I think it's doubtful that today's learners, especially those of the younger generation, would even bother to read learning objectives.
Most people have their own objectives for learning regardless of what the instructor has written down in a syllabus.

As a multi-tasking learner myself, I think the best way to maintain the highest level of learning possible is to increase engagement within the learning interface.

This means providing multiple learning channels simultaneously. Even though learning is negatively affected by multi-tasking, it's a reality that isn't going way.
I agree that learners do not want to read learning objectives, but I am also not sure the author of this article was asking the learner to read them.

Good course design requires the teacher/trainer to develop a set of learner outcomes (or learning objectives) that make it clear what the learner must do to obtain skills and knowledge. These learning outcomes are measurable actions that are incorporated into the design of course materials, activity tasks and assessments. They can guide the teacher/trainer to design appropriate content that is relevant to the level being studied. If written well they provide a benchmark to ensure that training is at the correct level and that assessments are not over assessing (yes I know another issue entirely) or under assessing.

Unfortunately the article didn't address the issue of multi-tasking (which was the reason I started to read it in the first place) so I was a little disappointed.

I am also a multi-tasking learner. Increasing engagement with the learning interface is a good strategy.

In my class (face to face and online) I consider the tasks the learners are undertaking during my class (in particular the multi-tasking activities I hadn't planned on) as well as considering the technologies they are interacting with (such as texting, chat, web searching, facebook etc). Where possible I then try to build some of these activities and technologies into my course design, learning activities and assessment tasks. This has worked really well for me and the students really seemed to enjoy the experience.
The multitasking myth has been debunked so many times that it's hard to explain why we still consider it a training issue.

Multitasking is not a learning preference; it's a bad habit. It has been extensively proven that the human brain does not multitask. An unmotivated, distracted and inattentive learner is not a multitasker.

The idea that we need to adjust and modify training strategies to this new learner is ridiculous and unsupported by any respectable research.
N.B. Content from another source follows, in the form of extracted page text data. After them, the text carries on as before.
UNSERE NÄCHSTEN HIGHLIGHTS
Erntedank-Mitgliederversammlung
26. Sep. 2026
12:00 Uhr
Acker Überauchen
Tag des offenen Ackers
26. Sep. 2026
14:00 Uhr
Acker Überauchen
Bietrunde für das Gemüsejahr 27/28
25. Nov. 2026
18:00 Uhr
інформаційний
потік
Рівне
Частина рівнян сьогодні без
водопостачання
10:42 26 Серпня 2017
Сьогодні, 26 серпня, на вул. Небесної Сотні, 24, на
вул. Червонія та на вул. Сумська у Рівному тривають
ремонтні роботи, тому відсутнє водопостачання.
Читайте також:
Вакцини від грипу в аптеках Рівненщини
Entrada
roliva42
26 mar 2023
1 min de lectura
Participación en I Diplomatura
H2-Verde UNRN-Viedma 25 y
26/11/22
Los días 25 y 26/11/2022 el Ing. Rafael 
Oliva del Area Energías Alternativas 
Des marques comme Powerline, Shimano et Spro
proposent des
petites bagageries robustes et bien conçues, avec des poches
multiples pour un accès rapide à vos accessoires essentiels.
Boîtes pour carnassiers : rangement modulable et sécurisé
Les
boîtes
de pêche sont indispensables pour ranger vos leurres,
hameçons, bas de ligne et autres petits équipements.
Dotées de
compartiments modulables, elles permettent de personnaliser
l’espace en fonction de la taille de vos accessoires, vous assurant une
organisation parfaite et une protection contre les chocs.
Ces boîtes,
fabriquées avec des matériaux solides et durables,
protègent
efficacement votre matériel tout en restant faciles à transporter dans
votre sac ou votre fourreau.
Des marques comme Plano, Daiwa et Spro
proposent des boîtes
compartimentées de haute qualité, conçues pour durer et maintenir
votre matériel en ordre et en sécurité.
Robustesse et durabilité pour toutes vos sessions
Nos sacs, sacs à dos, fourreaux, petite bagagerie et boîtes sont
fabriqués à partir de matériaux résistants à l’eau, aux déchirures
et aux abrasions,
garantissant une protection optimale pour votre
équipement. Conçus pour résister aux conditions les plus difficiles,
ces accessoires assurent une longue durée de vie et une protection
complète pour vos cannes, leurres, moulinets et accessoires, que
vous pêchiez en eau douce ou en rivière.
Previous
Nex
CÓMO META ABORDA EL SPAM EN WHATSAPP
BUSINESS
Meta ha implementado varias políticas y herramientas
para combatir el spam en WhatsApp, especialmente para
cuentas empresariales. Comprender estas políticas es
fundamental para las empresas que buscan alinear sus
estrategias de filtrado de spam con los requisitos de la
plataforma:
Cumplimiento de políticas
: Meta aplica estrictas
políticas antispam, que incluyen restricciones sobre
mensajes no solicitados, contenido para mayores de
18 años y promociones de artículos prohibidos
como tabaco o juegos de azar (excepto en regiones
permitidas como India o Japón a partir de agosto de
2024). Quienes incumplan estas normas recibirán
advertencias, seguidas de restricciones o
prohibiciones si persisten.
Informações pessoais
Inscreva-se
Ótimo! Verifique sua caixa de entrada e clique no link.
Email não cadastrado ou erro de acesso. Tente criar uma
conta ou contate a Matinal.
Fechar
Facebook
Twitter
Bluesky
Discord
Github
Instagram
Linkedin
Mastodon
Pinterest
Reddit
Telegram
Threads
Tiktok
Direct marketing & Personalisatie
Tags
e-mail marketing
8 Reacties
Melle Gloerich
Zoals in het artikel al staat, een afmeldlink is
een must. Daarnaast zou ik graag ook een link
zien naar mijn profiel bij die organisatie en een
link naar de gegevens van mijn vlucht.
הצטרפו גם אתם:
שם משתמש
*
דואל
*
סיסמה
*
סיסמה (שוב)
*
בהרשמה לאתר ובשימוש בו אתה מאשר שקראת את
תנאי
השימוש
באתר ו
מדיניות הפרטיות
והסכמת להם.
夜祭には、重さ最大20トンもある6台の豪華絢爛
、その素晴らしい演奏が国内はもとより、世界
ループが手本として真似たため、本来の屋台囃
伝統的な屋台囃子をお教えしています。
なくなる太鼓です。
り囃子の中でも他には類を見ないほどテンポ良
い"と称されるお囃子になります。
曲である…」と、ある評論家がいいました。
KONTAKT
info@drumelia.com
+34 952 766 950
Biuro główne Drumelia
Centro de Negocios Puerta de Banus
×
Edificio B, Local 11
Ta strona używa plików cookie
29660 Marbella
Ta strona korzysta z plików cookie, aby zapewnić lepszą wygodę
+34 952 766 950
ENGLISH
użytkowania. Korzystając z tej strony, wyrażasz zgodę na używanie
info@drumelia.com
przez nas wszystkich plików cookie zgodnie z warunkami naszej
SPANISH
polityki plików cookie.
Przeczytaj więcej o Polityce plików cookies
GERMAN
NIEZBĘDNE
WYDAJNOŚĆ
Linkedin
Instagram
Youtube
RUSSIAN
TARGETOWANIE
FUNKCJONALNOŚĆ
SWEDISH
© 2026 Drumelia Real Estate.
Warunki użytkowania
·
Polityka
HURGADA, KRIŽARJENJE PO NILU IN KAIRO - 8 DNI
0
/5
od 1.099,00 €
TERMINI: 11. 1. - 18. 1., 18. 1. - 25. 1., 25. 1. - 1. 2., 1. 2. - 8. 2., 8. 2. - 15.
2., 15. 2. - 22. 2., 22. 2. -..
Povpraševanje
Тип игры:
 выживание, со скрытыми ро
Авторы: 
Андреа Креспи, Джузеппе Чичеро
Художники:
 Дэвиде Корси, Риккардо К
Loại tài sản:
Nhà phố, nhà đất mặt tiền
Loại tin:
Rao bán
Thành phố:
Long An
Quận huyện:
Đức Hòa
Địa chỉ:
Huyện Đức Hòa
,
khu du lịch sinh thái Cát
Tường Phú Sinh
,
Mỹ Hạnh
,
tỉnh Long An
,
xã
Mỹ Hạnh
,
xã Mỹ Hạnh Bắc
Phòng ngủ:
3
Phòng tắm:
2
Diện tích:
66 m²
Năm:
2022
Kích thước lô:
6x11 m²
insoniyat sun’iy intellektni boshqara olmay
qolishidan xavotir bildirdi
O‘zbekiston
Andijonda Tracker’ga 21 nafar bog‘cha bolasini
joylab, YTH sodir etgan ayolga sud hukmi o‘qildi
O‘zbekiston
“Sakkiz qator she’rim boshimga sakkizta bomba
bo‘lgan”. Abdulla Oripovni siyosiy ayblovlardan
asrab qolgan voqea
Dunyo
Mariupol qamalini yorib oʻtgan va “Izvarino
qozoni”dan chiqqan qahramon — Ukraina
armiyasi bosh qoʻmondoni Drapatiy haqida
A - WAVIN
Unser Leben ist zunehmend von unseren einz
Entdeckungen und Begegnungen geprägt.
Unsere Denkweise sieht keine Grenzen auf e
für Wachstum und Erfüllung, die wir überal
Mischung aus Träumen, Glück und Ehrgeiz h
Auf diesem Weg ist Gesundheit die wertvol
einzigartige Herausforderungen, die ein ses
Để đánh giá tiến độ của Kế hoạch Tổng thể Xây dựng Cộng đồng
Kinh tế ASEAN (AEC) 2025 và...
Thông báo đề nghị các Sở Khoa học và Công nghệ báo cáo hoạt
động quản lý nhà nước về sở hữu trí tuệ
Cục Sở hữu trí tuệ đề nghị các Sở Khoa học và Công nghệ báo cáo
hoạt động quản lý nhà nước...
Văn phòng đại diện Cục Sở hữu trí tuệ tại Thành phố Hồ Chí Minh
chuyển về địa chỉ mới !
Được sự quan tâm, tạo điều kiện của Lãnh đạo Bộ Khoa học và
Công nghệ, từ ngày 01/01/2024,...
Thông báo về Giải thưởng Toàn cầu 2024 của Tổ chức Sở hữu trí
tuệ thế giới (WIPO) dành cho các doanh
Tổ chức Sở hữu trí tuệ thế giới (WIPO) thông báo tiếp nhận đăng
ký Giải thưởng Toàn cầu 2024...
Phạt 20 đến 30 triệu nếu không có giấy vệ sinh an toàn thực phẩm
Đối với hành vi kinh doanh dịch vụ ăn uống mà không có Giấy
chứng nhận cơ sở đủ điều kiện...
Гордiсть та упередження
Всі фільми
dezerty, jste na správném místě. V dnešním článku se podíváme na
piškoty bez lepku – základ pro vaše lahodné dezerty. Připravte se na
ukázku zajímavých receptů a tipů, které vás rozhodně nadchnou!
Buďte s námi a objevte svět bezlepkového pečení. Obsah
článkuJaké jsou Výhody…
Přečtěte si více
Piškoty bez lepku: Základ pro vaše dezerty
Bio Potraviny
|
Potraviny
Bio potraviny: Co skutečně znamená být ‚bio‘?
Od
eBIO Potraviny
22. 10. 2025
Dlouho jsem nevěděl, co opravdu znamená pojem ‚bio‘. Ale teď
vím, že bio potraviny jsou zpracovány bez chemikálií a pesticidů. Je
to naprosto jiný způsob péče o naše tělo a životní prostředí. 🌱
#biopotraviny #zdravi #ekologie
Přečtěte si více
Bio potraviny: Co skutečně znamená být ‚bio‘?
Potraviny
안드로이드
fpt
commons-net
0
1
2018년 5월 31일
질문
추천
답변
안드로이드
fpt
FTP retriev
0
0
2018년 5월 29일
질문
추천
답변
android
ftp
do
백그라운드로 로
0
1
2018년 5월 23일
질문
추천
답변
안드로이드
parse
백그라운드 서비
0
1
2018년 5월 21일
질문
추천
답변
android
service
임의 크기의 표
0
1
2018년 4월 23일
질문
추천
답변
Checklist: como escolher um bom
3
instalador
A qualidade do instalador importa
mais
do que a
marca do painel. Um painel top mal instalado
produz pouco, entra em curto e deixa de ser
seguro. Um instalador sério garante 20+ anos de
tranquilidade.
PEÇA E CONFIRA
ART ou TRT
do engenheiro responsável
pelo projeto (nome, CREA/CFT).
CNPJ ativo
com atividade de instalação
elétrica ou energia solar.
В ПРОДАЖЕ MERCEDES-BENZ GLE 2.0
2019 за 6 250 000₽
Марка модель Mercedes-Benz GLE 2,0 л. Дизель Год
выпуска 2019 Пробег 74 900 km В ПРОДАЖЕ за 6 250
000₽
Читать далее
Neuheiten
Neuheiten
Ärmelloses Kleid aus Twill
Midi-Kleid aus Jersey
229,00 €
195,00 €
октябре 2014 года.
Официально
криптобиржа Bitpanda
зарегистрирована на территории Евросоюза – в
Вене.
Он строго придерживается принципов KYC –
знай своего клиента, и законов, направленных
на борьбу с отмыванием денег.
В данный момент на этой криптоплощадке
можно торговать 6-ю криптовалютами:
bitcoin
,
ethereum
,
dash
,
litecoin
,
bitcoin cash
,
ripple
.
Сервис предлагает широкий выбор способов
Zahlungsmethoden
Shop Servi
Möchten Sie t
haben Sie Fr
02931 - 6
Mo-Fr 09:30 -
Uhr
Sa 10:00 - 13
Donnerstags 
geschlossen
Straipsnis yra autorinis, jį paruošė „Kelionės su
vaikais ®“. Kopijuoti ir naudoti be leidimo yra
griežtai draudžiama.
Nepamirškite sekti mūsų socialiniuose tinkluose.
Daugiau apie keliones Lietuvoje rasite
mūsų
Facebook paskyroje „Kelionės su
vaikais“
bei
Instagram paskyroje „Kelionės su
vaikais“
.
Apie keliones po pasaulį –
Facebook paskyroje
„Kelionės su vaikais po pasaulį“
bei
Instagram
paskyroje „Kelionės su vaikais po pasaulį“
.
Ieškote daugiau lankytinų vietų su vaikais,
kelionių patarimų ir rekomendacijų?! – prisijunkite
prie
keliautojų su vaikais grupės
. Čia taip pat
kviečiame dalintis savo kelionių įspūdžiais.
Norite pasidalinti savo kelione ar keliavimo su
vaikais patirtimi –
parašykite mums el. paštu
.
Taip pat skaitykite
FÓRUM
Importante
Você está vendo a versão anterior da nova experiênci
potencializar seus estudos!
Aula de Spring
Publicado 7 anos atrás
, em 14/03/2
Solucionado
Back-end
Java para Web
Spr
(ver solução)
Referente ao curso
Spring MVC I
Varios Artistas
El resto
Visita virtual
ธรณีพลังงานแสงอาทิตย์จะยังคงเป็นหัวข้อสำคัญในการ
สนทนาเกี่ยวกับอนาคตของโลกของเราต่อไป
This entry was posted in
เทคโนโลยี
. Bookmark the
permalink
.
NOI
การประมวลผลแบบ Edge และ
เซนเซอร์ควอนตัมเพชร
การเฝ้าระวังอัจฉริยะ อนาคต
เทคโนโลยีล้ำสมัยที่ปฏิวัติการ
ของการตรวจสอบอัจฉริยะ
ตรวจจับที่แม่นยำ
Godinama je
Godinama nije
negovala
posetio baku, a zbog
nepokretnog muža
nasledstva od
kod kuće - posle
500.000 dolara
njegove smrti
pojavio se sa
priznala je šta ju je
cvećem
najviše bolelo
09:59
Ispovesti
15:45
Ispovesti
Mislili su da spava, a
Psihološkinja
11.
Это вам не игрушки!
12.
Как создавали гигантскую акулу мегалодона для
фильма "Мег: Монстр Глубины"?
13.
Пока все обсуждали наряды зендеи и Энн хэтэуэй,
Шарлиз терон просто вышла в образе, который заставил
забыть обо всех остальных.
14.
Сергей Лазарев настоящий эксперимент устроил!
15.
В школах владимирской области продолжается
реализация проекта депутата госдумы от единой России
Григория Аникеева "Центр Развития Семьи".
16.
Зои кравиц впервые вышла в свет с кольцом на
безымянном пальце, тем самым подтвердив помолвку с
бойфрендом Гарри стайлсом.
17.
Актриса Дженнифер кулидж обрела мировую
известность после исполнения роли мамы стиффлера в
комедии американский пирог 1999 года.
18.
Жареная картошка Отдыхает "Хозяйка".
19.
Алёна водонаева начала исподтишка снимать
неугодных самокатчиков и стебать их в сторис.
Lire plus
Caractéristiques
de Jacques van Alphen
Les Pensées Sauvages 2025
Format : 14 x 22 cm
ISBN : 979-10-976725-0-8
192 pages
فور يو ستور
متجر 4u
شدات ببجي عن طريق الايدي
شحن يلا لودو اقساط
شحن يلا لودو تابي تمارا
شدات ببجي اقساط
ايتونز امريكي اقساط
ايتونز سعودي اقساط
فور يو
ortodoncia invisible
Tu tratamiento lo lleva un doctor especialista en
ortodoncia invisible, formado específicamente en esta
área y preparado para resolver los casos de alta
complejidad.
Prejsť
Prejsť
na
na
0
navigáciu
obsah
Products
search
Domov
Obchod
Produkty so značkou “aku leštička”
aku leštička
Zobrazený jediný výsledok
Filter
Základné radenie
What we must develop is the learners' motivation and engagement by providing meaningful learning experiences.
There are some very interesting points in that last comment and yes there is considerable research to suggest that the brain does not multi-task http://www.dailymail.co.uk/health/article-1205669/Is-multi-tasking-bad-brain-Experts-reveal-hidden-perils-juggling-jobs.html

I guess what I am saying here is rather than allowing your learners to engage with all the technologies and activities (that are not part of your learning environment) they engage with in your class (as you say these are bad habits) you can incorporate some of the tasks and technologies they enjoy into your learning design where appropriate.

Multi-taskers are not new, they have always been there. The point of the article is to consider that they are there and to identify strategies to assist them.

I would love to read comments on the strategies (that create a meaningful learning environment) that have been proven to motivate these learners.
I don't work for Allen Interactions so I can plug them objectively. Here are some of their demos: http://www.alleninteractions.com/e-learning-demos.

These aren't even their best examples but they do a good job of showing how the interactions engage the learner on multiple levels to keep them from multi-tasking while they are learning.